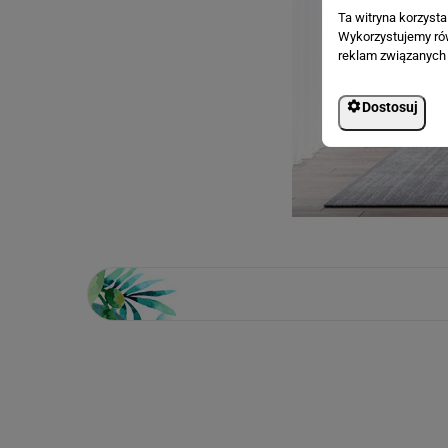
Ta witryna korzyst
Wykorzystujemy równ
reklam związanych 
Dostosuj
Loading...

- - -

Print the entries above exactly, leaving pictures out.

Ta witryna korzyst
Wykorzystujemy równ
reklam związanych 
Dostosuj
Loading...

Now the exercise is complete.